Squeezed by a declining library market and fiscally prudent administrators, New York University Press, like many other academic publishers, is paying much closer attention to the bottom line and searching for ways to profitably publish serious books.

Niko Pfund, director of the NYU Press, told PW, "Library sales, our lifeblood, have contracted. At the same time, there's been a reduction in university funding," which now consists of in-kind services such as telephones or technical support. Even serious books, he said, are fetching higher advances -- yet another financial hurdle. "We have tremendous pressure to bring in revenues," Pfund added. "UPs are publishing more books, aimed at far more different markets, than ever before -- with fewer staff."

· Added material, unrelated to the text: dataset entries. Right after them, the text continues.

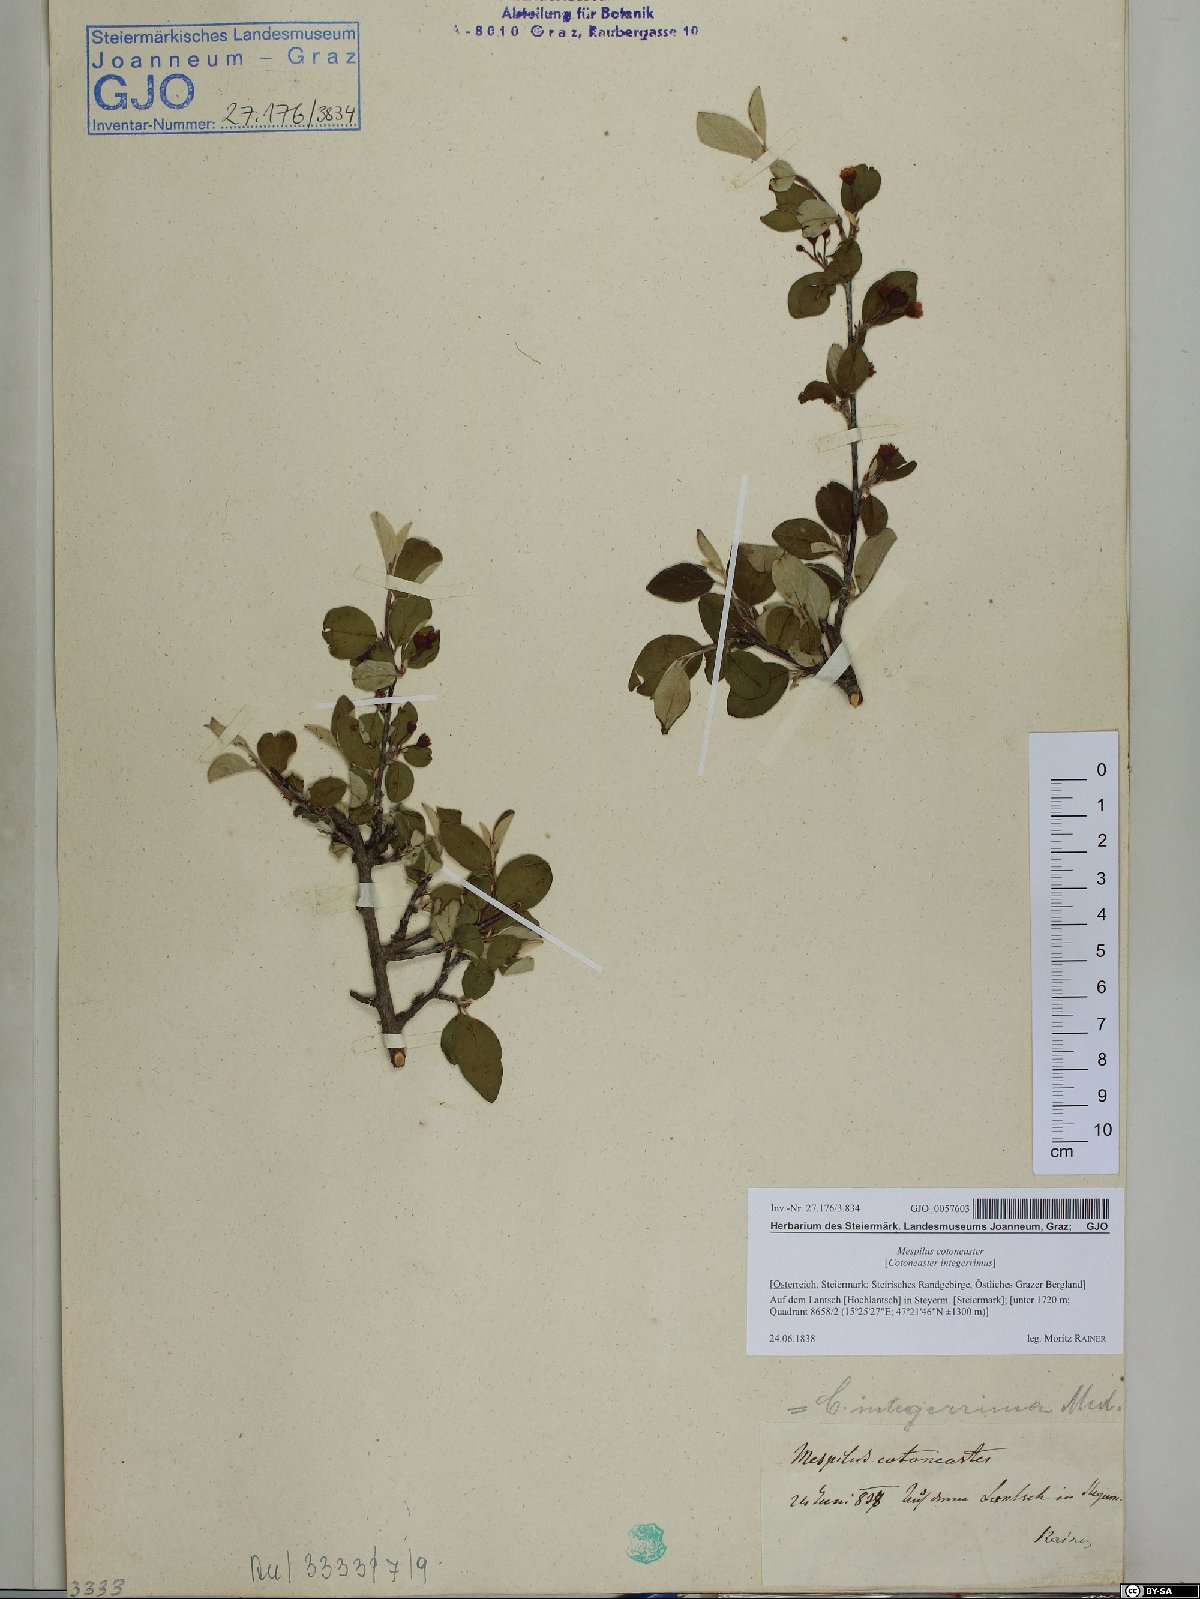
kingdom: Plantae
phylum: Tracheophyta
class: Magnoliopsida
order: Rosales
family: Rosaceae
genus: Cotoneaster
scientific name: Cotoneaster integerrimus
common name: Wild cotoneaster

NYU Press has annual sales of about $5 million to $6 million. It has a full-time staff of 18, plus 12 to 15 student interns. The press publishes some 150 books a year in 12 areas that range from such traditional categories as history to the more fashionable academic disciplines such as race and ethnicity and cultural studies, said Pfund. The company also handles distribution for a "selective" group of publishers, including the Monthly Review Press, Berg Publishers, Rivers Oram/Poandor and Lawrence &Wishart. By this summer, the press should complete its move from its current location in the NYU library building on Washington Square to new offices on Broadway.

UPs do have certain advantages, declared Pfund, pointing out that the relatively small NYU Press frontlist enables the staff to give each book considerable attention. "We can put marketing punch behind a book" that would be "a small fish on the list of a commercial publisher," he continued. NYU's intellectual pedigree, according to the director, also means that their books often get prime review attention: "We had 10 New York Times reviews this year. We can take a small book and make it a big book."

The press has done just that with Kosovo: A Short History by N l Malcolm, which has 15,000 copies in print. Paperback rights sold to HarperCollins for six figures. Pfund hopes to repeat that success with Eve: A Biography by Pamela Norris, an illustrated historical analysis of women's status, based on the ancient biblical story. First published in the U.K., the book will be the press's lead fall title.

Pfund also noted that The Wired Professor by Anne B. Keating and Joseph Hargitai (Jan.), a guide to using the Web for college professors, "fulfills our academic mandate. It has valuable scholarship, and it's been a commercial success. It's a perfect book." The press is also focusing on titles for seniors and has released The Practical Guide to Aging, which currently has more than 7000 copies in print. NYU Press's well -- designed Web site (www.nyupress. nyu.edu/) has a searchable database, online catalogue and weekly features.

Pfund also pointed to another pressing issue in UP publishing: a concern that large, well-funded presses -- such as those at Oxford, Cambridge and Princeton -- are becoming "digital elites," actively involved in the new media, while small or even midsize academic presses without the resources are left behind.

To address the issue, NYU and NYU Press have joined with the American Council of Learned Societies to seek funds to set up a centralized, nonprofit electronic publishing cooperative that would focus initially on works of history. The venture would serve as an outlet for electronic monographs and books from the smaller presses and provide them with a training facility for digital publishing. Pfund described it as an effort to preserve the "marvelous" diversity found among university presses. "It is imperative that this diversity be translated into the electronic environment," he insisted.